Notes from Industry

A good Data scientist asks users lots of questions about the (business) purpose of the product they might build. I’ve been able to save weeks of my time on some projects by talking to end users before performing any technical work.
Before the data preparation, the data engineering, or the model building ask your users "What will you do with the final outputs?" Go even further by showing them a low fidelity prototype of what the output might look like with fake data or visualizations.

I’ll give an outline of an example project I worked on. The business had a vague idea to outreach to customers that had an unresolved angry phone call. The business wanted users to be happy and customer satisfaction was a key performance metric that had potential downstream revenue and bonus impacts. In addition, if customers filed an official complaint there was required regulatory documentation that automatically cost the company $100 along with the cost of more staff time.
Some colleagues immediately began some sophisticated data engineering to get the massive amount of call center transcriptions and connecting the calls to customer information in our data warehouse. We started debating how well the natural language processing (NLP) steps were working and manually checking call transcriptions to see if the NLP summaries were appropriately labeling calls as angry or not; some calls started angry, but then the customer seemed ok by the end. But before we went further we met with our colleagues who would be outreaching to these angry customers, which was a task they had not done before. When presented with the low fidelity prototype they had numerous questions and needs.
- How do I know why the customer was angry?
- Can I see their latest call transcription?
- Can I see the customer’s order history?
- I need the customer’s phone number, email address, contact address, and billing address
- How do I know if someone else isn’t set to call them? Would this data coordinate with the call center operations team?
- Can you prioritize people with higher dollar amounts and anger scores?
- Would this report come daily? How would we receive it? In an internal application? In Excel?
- How many people would show up on this list daily? We don’t think we will have time to contact more than 10 people a day until we get used to this approach.
Ultimately we made a number of additions to the output for our colleagues doing the outreach and focused much less on the performance of the natural language processing.

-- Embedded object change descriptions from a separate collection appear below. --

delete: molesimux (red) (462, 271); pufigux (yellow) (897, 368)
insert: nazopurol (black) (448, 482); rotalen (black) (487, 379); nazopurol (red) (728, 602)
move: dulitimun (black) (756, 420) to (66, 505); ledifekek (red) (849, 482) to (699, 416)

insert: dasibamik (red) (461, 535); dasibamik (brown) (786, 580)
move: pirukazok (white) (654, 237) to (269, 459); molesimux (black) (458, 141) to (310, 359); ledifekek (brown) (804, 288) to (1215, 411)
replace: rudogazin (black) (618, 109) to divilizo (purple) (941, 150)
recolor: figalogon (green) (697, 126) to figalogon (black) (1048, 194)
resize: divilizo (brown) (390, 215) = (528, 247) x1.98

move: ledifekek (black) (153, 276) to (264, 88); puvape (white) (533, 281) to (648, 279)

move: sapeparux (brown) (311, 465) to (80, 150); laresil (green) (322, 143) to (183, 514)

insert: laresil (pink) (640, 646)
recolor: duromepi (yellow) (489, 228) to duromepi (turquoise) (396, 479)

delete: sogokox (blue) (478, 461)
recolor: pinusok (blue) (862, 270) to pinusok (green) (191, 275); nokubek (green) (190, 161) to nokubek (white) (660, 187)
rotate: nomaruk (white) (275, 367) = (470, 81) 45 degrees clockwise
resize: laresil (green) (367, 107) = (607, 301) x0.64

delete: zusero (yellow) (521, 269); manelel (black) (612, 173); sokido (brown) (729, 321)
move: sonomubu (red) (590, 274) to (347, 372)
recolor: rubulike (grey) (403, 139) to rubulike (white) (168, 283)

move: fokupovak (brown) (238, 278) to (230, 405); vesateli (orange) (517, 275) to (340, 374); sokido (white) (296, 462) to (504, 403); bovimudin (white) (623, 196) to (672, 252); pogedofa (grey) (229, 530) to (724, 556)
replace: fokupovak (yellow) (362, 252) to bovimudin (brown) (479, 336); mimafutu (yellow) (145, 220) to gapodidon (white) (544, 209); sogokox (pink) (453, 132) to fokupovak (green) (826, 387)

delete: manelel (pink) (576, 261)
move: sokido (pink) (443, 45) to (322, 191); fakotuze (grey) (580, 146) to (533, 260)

For a different project, the business wanted us to evaluate some vendor financial risk models on a sample of our own historical data. We already had the infrastructure and contract for one of the models; the business wanted to judge whether it was worth the effort to potentially switch models. We showed them a table with fake data of what the output would look like (AKA the low fidelity prototype). This prompted questions and comments:
- What is the time period for this analysis?
- What are the population inclusion and exclusions?
- What are our criteria for making a change in vendors? Can we multiply the difference in mean absolute error by our population to get a potential savings dollar amount?
- Is mean absolute error most appropriate? Aren’t we sensitive to outliers and would mean squared error be more appropriate? Or should we include multiple metrics in our evaluation such as also including r squared and percent of people within plus or minus 5% of actual?
- Should we talk to IT ahead of time to ask them how much work and time it might be to implement a new financial risk model?
- How are we using the financial risk model today? How much does it’s performance matter? Do we just need a model that is "within the ballpark"?
- What does the future improvement road map look like for these vendors? Do all the vendors seem poised to succeed in the next few years?
The prototype helped us data scientists solidify our methods and helped managers think more about what they were asking.
Try creating a low fidelity prototype for your next project. Low fidelity means you should be able to do it quickly; it may not look nice, but the users should get a good idea. I like making visualization sketches on paper or using some fake data to create tables and graphs in Excel or R.